Source records
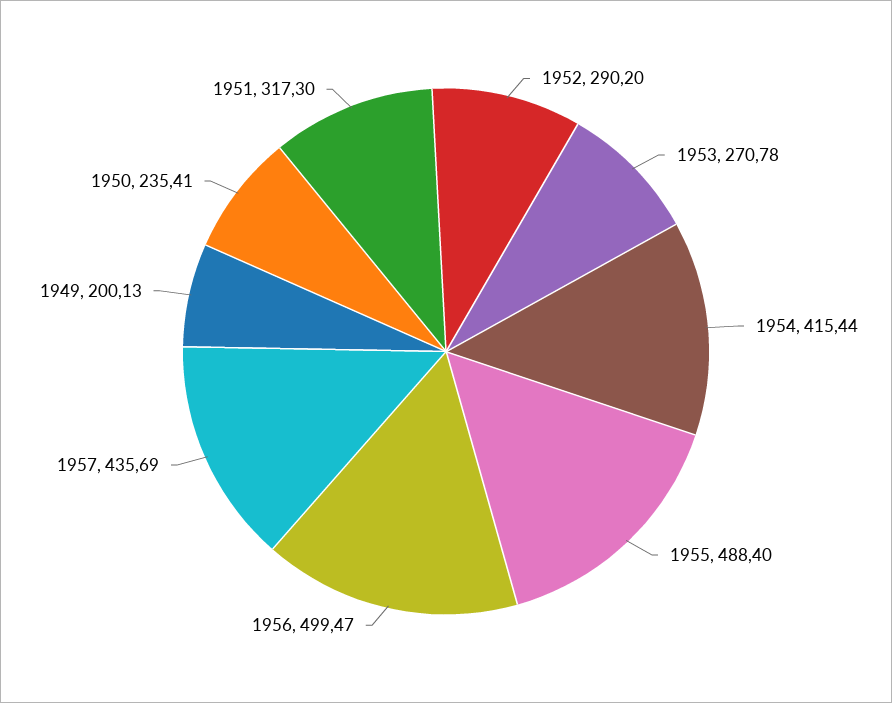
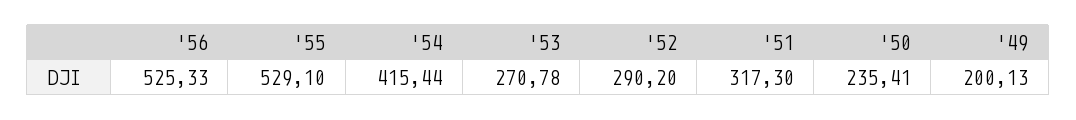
  {
    "1952": 290.2,
    "1953": 270.78,
    "1954": 415.44,
-   "1955": 488.4,
+   "1955": 529.1,
-   "1956": 499.47,
+   "1956": 525.33,
-   "1957": 435.69,
    "1949": 200.13,
    "1950": 235.41,
    "1951": 317.3
  }

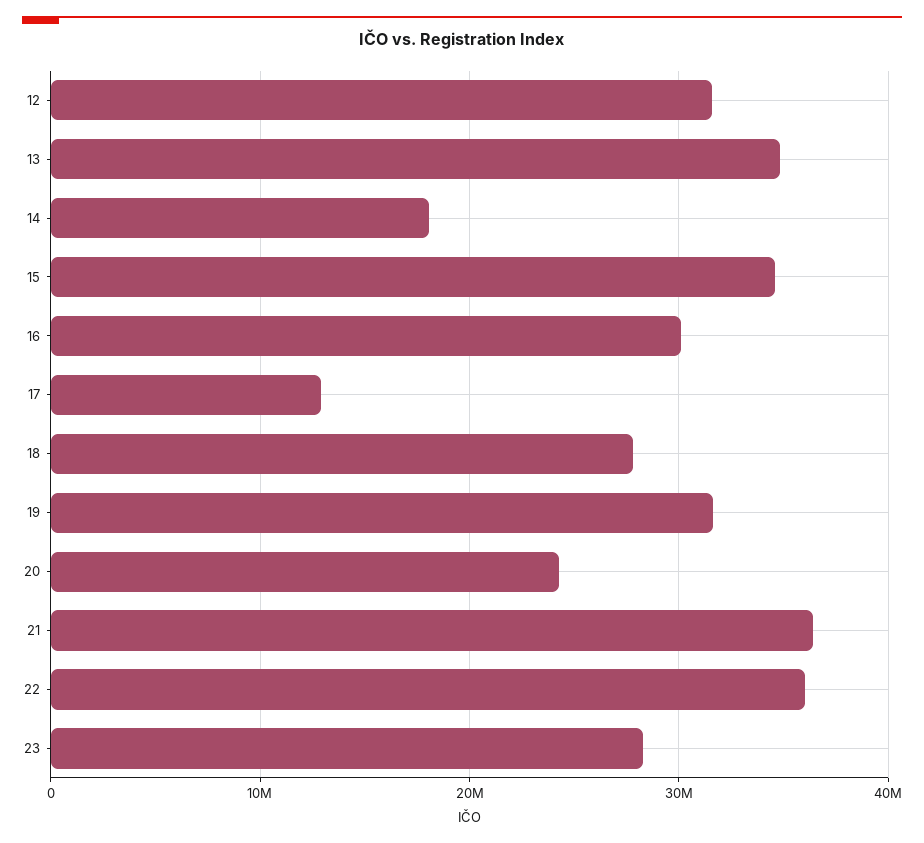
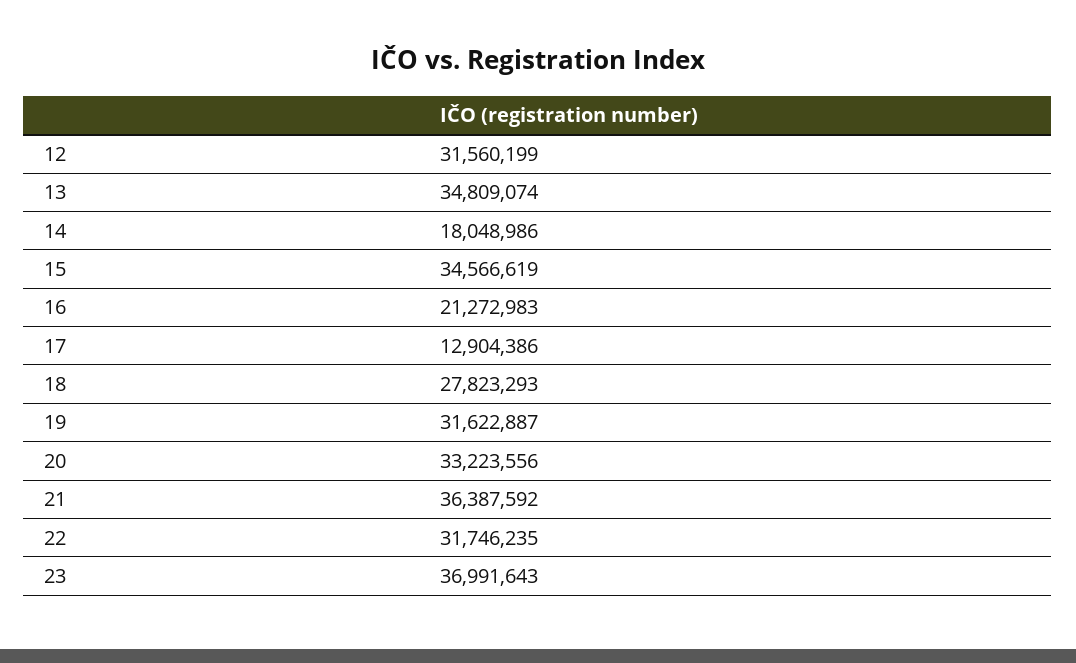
  {
    "12": 31560199,
    "13": 34809074,
    "14": 18048986,
    "15": 34566619,
-   "16": 30000000,
+   "16": 21272983,
    "17": 12904386,
    "18": 27823293,
    "19": 31622887,
-   "20": 24000000,
+   "20": 33223556,
    "21": 36387592,
-   "22": 36000000,
+   "22": 31746235,
-   "23": 28000000
+   "23": 36991643
  }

TASK DETAILS
Return every entry above word for word, and include no images.

SOLUTION FOR THIS TASK
  {
    "1952": 290.2,
    "1953": 270.78,
    "1954": 415.44,
-   "1955": 488.4,
+   "1955": 529.1,
-   "1956": 499.47,
+   "1956": 525.33,
-   "1957": 435.69,
    "1949": 200.13,
    "1950": 235.41,
    "1951": 317.3
  }

  {
    "12": 31560199,
    "13": 34809074,
    "14": 18048986,
    "15": 34566619,
-   "16": 30000000,
+   "16": 21272983,
    "17": 12904386,
    "18": 27823293,
    "19": 31622887,
-   "20": 24000000,
+   "20": 33223556,
    "21": 36387592,
-   "22": 36000000,
+   "22": 31746235,
-   "23": 28000000
+   "23": 36991643
  }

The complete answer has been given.